Caring for the Earth is Caring for the Poor

Scott Sabin, Executive Director of Plant With a Purpose, frequently gets asked the question: “How do Christians choose between caring for the poor and caring for creation?” The presupposition beneath the question is that you have to choose one or the other. At first, this seems understandable… churches have finite resources after all. But to Sabin the question reflects the mistaken notion that caring for creation is something other than a justice issue. Sabin says, “[The question] still catches me by surprise because my own concern for the Earth grew out of a concern for the poor.”

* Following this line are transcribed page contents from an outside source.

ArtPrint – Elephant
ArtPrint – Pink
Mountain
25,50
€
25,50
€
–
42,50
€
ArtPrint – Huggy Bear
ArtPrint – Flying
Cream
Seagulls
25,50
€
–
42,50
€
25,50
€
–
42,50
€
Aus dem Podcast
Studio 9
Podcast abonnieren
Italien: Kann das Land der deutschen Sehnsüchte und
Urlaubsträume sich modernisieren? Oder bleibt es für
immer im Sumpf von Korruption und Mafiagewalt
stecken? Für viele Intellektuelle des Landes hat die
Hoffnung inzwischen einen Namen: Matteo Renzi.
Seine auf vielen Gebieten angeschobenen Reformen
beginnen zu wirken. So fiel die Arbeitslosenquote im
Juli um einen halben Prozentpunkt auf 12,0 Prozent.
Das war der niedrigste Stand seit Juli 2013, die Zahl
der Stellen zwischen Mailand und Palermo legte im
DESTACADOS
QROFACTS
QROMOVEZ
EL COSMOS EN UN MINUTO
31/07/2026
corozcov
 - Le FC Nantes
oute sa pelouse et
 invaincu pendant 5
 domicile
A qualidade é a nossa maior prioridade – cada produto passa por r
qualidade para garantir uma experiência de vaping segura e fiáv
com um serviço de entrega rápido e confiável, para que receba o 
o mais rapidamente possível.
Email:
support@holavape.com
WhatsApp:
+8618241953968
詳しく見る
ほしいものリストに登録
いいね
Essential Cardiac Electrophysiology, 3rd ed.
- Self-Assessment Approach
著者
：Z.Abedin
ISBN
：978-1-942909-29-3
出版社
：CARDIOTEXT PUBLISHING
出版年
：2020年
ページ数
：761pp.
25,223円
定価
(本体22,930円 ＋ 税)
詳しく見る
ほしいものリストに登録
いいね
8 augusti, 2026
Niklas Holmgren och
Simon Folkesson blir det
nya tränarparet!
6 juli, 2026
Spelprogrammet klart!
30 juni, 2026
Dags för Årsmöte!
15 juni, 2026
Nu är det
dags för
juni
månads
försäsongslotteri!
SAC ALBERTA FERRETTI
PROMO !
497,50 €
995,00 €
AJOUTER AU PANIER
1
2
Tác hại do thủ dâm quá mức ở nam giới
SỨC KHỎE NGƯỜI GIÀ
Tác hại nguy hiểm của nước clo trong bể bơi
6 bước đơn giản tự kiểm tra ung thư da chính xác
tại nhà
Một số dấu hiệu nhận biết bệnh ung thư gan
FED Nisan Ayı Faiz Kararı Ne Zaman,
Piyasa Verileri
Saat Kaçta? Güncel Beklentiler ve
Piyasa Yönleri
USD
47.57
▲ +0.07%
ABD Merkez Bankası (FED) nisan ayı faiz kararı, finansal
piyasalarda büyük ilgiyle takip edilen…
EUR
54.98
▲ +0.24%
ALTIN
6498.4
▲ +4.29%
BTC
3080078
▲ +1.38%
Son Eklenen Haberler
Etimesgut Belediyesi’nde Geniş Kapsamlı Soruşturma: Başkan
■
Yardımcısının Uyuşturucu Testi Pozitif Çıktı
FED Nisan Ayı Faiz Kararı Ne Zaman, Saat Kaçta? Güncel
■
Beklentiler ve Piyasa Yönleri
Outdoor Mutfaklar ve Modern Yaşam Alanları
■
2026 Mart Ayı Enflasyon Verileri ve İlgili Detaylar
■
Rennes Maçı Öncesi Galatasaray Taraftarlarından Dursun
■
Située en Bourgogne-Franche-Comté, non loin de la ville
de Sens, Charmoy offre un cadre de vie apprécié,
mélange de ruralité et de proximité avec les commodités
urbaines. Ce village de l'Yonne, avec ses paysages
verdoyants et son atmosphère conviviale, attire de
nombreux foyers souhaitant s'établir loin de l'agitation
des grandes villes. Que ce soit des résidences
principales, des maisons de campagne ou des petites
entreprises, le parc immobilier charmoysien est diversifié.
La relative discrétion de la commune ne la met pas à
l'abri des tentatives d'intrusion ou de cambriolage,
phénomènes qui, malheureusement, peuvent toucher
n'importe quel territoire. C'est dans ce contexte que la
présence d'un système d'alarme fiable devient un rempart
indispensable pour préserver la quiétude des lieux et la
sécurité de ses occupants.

“As someone told me recently, creation care seems like a cause for bored middle-class Americans who want to have chickens in their backyard, whereas the poor don’t have the luxury of worrying about their environment. The idea is that environmental issues are primarily aesthetic and fall pretty high up on Maslow’s hierarchy of needs. Nothing could be farther from the truth. … However, if you live in a world in which water comes in plastic bottles and food comes from the supermarket, it is easy to see the environment as purely decorative.” Read the rest of “The Connection Between the Poor and the Earth.”

The idea that creation care is a past time for the wealthy and bored is perhaps a symptom of our insulation from the earth. The poor do not have that luxury – their fates rise and fall with the fate of the land. As Dick Keyes said, “We live in a world where food magically drops from thin air onto supermarket shelves.” The majority of humanity doesn’t live in that world. The world’s poor live in a world where the health of the soil, the flow of water, and the diversity of animal species connect directly to their livelihood and their lives.

As Sabin Says,

“Thus, helping to create opportunity – serving the poor – helps to serve the environment and helping to restore the environment serves the poor. Both activities serve the Creator. We need not make a choice between the poor and the earth.”